Keep in mind that your average repository doesn't only contain code that is compiled and executed (or interpreted), there is also documentation, static assets such as images (that may be processed), configuration, computed files (that may make sense to pre-compute once rather than compute on a hundred people's environments every build), and so forth.
Also, it doesn't only include the current file set - they include files that have been deleted, been split into modular files, been merged, been wholesale rewritten, put into a new hierarchy (some VCS systems handle this better than others).
(I work at Facebook, but not on the team looking into this stuff. I'm a happy user of their systems though. Keep in mind that the 1.3 million file repo is a synthetic test, not reality.)
Also, it doesn't only include the current file set - they include files that have been deleted, been split into modular files, been merged, been wholesale rewritten, put into a new hierarchy (some VCS systems handle this better than others).
The follow-up email still mentions a working directory of 9.5gb. I cannot fathom working on a code repository consisting of 9.5gb of text. There must be something else going on here, even considering any peripheral projects like the iOS and android apps, etc.
(edit: if there are huge generated files intermingled with code, shouldn't those be hosted on a "pre-generated cache" web server instead of git, for example?)

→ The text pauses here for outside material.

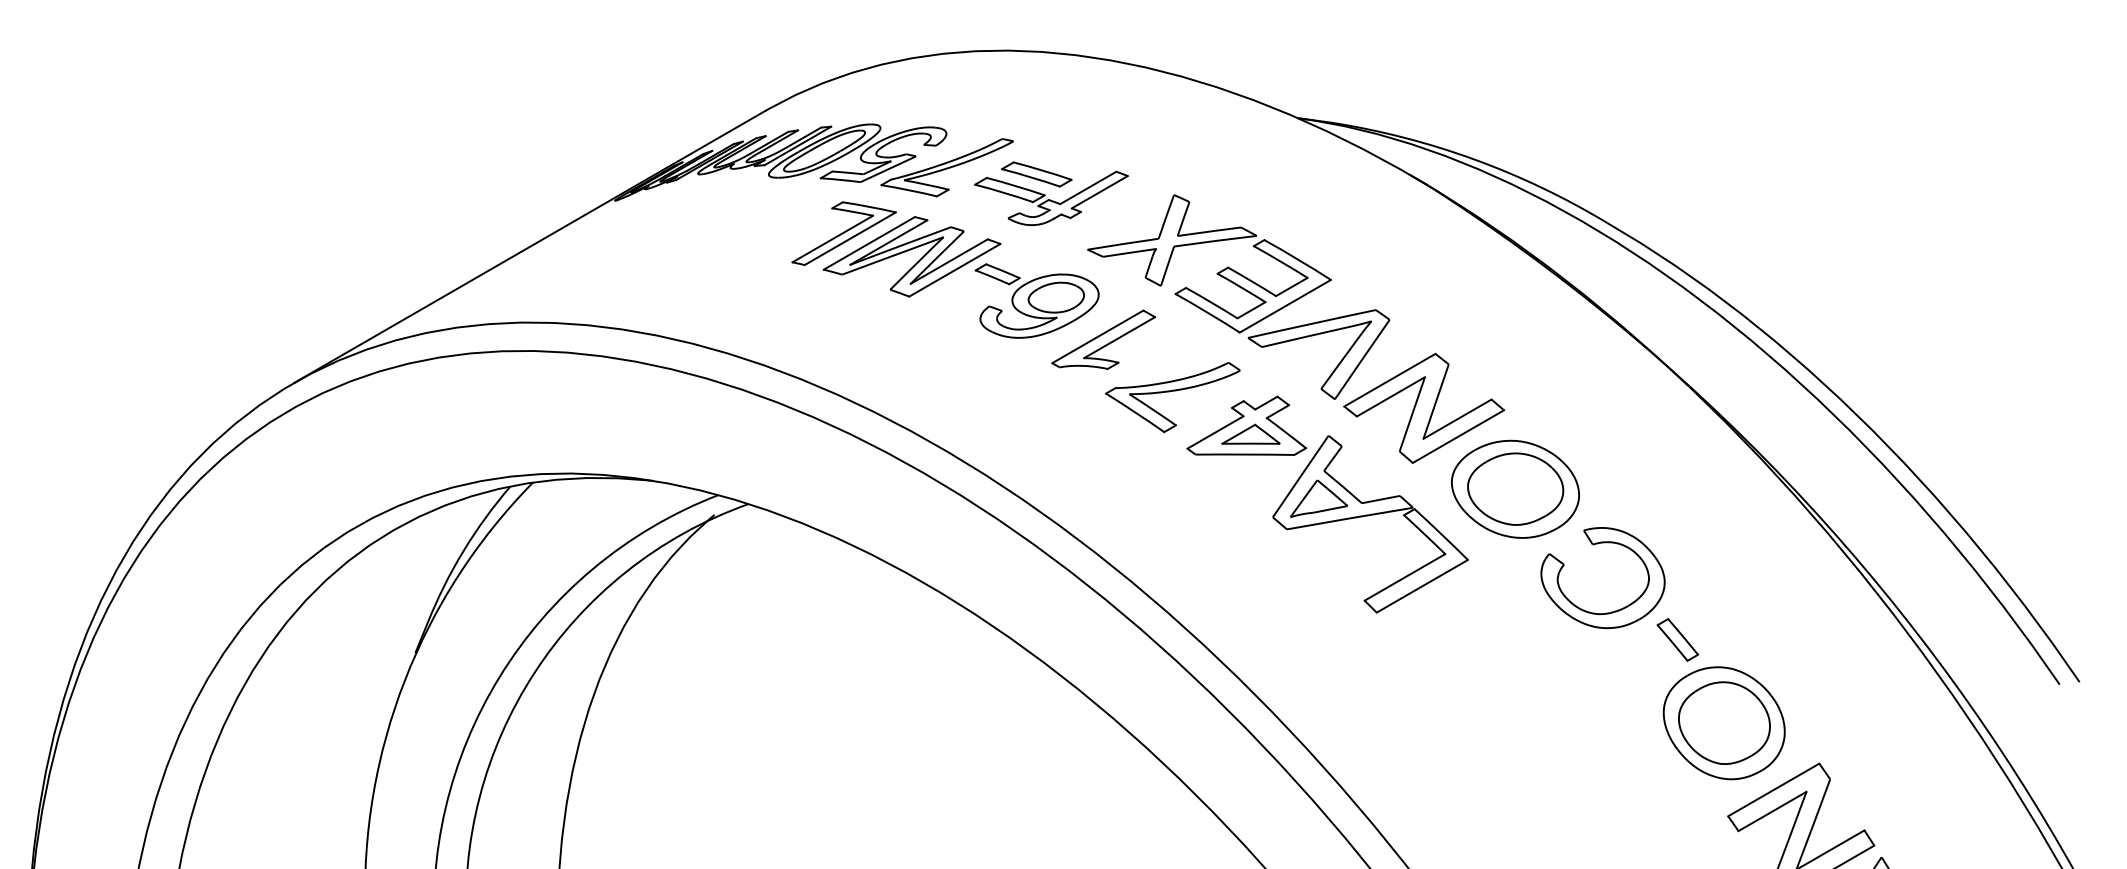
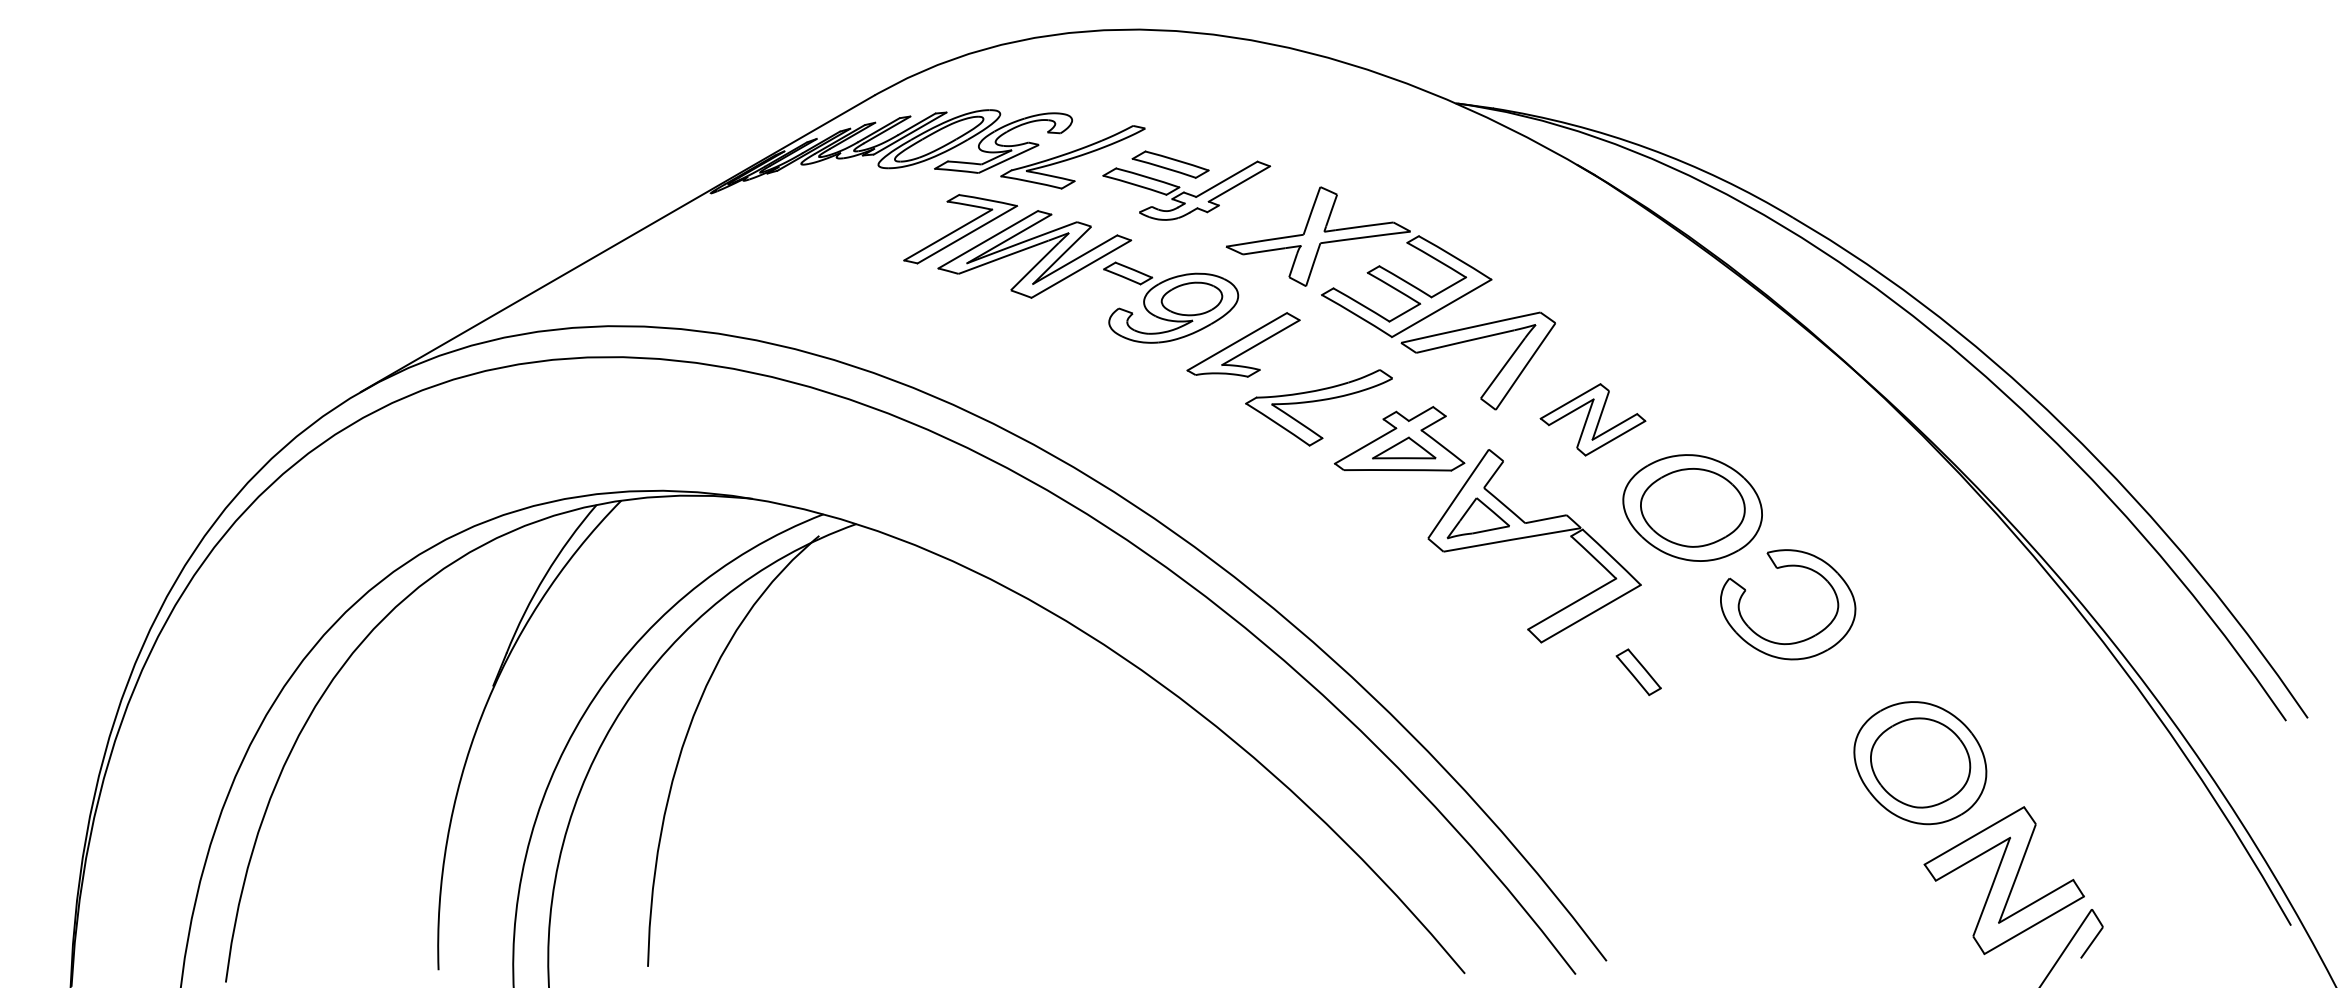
part: (1423, 408) -> (1592, 419), size x0.6
part: (1677, 639) -> (1638, 671), moved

Our codebase at my employer currently hovers around 5GB in SVN. Binaries and other generated code are intermixed for historical reasons. Removing them is a non-starter due to the amount of time it'd take to do so; the best solution I've been able to come up with so far is to break out into multiple SVN repos (one for images, one for generated language files, etc.) and then, hopefully, get code into Github while externally using the SVN repos for stuff that shouldn't be versioned in a distributed manner (versioning that stuff is useful as a convenience - avoiding conflicts, etc.).